MiniMax followed with the release of an open-source M2.5 model last week. The Shanghai-headquartered company raised HK$4.8 billion ($620 million) in its Hong Kong listing, a larger sum than the roughly $558 million raised by Zhipu in its offering. MiniMax has developed consumer-facing applications such as Hailuo AI, a video-generation tool, and Talkie, which enables interactions with AI-driven virtual characters.


Tencent

Tencent’s Hunyuan team introduced a compressed, low-storage model named HY-1.8B-2Bit. The model is designed to run efficiently on consumer-grade hardware, including mobile phones, by reducing storage requirements and enabling broader on-device deployment.


iFlytek

iFlytek upgraded its offerings with Spark X2, a model trained entirely on domestically produced chips. The company said the update is aimed at practical deployments across education, healthcare, automotive and agent-based use cases.


NetEase Youdao

NetEase Youdao launched LobsterAI, which the firm describes as a desktop-level personal assistant agent. LobsterAI can retrieve information, schedule tasks and perform data analysis by executing authorisation-approved workflows locally on a user’s computer. The product supports mobile and PC connectivity and allows remote interaction via enterprise apps widely used in China, such as DingTalk and Feishu.


Dexmal

Embodied-intelligence startup Dexmal unveiled DM0, an AI model tailored for robot scenarios. DM0 combines multimodal internet-sourced data with navigation, driving and robotic operation datasets and was trained across multiple robot platforms to support practical robotic control tasks.


Across the board, model rollouts have been accompanied by a mixture of product celebration, consumer attention and operational stress. Some companies reported capacity challenges and have sought hardware partnerships or paid-plan rollouts to manage demand. Others have tied model launches to marketing and transaction-promoting campaigns designed to drive app engagement and commerce.

For investors, the period has seen market reactions to listings and product announcements - most notably the recent Hong Kong listings and the subsequent rallies in AI-related stocks. Firms that combined high-profile model launches with capital markets activity drew particular attention from backers betting on growth in AI adoption.

The pace and variety of model introductions during the Spring Festival underscore how China’s AI sector is positioning across multiple fronts - consumer chat and media generation, enterprise agent workflows, device-level models and robotics.
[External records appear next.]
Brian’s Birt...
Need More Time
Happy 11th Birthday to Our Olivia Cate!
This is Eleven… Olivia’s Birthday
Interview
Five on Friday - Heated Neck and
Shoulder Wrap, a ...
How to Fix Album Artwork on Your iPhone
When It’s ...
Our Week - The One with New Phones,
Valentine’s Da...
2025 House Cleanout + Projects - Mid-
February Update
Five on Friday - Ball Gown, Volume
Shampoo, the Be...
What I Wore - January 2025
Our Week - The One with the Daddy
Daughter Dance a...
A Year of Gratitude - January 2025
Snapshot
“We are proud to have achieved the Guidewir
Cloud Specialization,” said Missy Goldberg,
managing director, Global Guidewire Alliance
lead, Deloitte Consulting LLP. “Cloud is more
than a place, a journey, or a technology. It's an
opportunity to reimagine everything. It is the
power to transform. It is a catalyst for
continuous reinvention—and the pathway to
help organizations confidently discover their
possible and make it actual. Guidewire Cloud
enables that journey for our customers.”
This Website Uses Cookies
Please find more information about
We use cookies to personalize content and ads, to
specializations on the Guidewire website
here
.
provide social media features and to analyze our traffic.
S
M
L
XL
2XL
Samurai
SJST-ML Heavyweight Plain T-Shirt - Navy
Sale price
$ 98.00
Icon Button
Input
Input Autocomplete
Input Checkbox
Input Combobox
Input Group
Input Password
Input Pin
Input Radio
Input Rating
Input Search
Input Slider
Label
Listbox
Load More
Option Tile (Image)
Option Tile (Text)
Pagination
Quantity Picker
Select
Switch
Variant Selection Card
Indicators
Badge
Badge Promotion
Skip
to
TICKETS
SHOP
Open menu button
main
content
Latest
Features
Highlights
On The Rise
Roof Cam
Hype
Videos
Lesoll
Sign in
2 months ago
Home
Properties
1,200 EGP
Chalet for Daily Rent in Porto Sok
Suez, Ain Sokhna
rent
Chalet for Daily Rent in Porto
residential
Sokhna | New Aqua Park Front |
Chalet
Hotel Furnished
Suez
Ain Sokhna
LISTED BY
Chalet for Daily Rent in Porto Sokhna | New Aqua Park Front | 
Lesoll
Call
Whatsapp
The outcomes for usage patterns, infrastructure needs and corporate revenues will be visible only as deployments scale and users adopt these newly released capabilities.

Risks

  • Capacity and infrastructure constraints - rapid surges in usage following model releases led to delays and required hardware cluster expansion, which may affect user experience and deployment costs, particularly for cloud and chip providers.
  • Execution risk for agent and commerce strategies - companies tying model deployments to transaction-driving campaigns may face uncertain conversion if agentic features do not scale as anticipated, impacting e-commerce and consumer platforms.
  • Market concentration and investor exposure - a handful of newly listed AI startups have seen share rallies that reflect bullish investor expectations, introducing valuation and market-volatility risk for public markets tied to AI adoption outcomes.